Today is "Pi Day." Get it? March 14? 3/14? 3.14?
Yeah… that's what happens when people who are clever at math try to be clever with words. Stop it, guys. But at least it gives me, someone who is clever with words, a chance to try to be clever at math.
(The irony is not lost on me.)
The way pi was taught in my school was all backwards. I mean that literally: they started at the end of the story. I, like many people, learned that pi was a random but nonetheless useful value. "C = πd" was drilled into our heads; we were told it was the key to answering homework problems like these: This circle has a circumference of 8 cm. What is its diameter? Or when the textbook was trying to make it seem practical, If the radius of a dinner plate is 4 inches, how big around is the plate?

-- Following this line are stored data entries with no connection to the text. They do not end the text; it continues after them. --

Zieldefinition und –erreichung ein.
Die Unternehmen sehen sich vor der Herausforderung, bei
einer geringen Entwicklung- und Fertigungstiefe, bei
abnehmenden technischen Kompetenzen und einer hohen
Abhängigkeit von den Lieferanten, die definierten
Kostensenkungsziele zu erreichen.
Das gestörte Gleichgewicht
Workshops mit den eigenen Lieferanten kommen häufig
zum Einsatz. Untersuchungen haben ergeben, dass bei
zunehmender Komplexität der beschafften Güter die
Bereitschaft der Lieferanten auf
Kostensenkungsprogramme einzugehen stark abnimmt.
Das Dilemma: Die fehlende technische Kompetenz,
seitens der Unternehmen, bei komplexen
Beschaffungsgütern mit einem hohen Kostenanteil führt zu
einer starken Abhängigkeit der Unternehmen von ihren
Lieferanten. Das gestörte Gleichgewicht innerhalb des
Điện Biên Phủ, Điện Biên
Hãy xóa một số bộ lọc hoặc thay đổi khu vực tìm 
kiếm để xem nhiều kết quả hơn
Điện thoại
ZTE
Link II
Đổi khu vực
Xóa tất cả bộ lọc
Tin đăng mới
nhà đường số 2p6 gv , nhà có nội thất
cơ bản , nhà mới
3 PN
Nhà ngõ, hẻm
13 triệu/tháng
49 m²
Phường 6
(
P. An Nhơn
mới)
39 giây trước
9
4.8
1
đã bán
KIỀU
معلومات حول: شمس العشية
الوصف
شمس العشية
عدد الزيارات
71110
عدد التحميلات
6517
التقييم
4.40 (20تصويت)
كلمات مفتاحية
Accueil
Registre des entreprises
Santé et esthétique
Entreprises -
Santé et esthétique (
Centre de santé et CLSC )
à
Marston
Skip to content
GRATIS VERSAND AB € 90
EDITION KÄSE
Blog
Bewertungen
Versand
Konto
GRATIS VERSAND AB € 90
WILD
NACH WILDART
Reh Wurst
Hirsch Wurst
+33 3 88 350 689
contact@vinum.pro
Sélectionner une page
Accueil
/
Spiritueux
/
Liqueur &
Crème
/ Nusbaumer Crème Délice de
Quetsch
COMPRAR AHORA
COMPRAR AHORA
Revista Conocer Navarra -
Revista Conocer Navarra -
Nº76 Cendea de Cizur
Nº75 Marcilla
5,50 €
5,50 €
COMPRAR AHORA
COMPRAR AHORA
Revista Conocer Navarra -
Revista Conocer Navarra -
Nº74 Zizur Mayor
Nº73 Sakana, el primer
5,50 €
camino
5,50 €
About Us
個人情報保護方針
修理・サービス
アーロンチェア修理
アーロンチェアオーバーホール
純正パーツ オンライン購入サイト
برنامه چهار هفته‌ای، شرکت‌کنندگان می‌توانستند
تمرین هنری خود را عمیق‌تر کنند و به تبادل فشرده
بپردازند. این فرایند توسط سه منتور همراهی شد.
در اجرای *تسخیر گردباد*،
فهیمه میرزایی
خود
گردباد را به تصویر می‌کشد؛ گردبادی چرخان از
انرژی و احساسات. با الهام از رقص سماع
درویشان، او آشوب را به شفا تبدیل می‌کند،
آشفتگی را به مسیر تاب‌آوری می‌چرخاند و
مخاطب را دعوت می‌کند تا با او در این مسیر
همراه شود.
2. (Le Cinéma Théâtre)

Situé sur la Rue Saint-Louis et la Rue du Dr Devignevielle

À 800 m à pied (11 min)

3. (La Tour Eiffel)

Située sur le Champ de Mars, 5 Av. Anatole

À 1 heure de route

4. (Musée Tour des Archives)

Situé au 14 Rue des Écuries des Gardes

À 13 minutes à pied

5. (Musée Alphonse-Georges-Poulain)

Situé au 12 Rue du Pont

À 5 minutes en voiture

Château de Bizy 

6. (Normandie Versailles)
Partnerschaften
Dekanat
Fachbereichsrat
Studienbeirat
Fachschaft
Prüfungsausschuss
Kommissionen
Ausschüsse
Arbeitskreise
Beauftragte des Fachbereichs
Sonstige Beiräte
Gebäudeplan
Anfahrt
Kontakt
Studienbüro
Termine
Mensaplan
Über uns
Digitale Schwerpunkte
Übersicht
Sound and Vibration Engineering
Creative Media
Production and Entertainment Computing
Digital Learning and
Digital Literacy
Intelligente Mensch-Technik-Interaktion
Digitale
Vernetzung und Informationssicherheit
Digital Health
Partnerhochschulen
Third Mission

Really compelling stuff, right?
I wish my teachers had instead demonstrated with examples how pi was discovered. This would have been simple enough: give us 5 circles of various sizes, a ruler, and a piece of yarn, and tell us to measure each circle's circumference and diameter; then have us note the ratio between the two values. I wasn't a math lover, but I can still almost feel the light coming on in my brain after I calculated the second or third ratio—had I been given the chance. It wasn't until years later, when I saw a visualization of pi on the Internet that I grasped this legitimately fascinating reality.
It strikes me that there are plenty of people in all walks of life who are incurious about the whys of the world, people who would much rather be given a formula like C = πd and told where and how to use it than be helped into figuring out where the formula came from. And that's really okay; I'm sure they're happy.
I just don't know what would possess any of them to become teachers.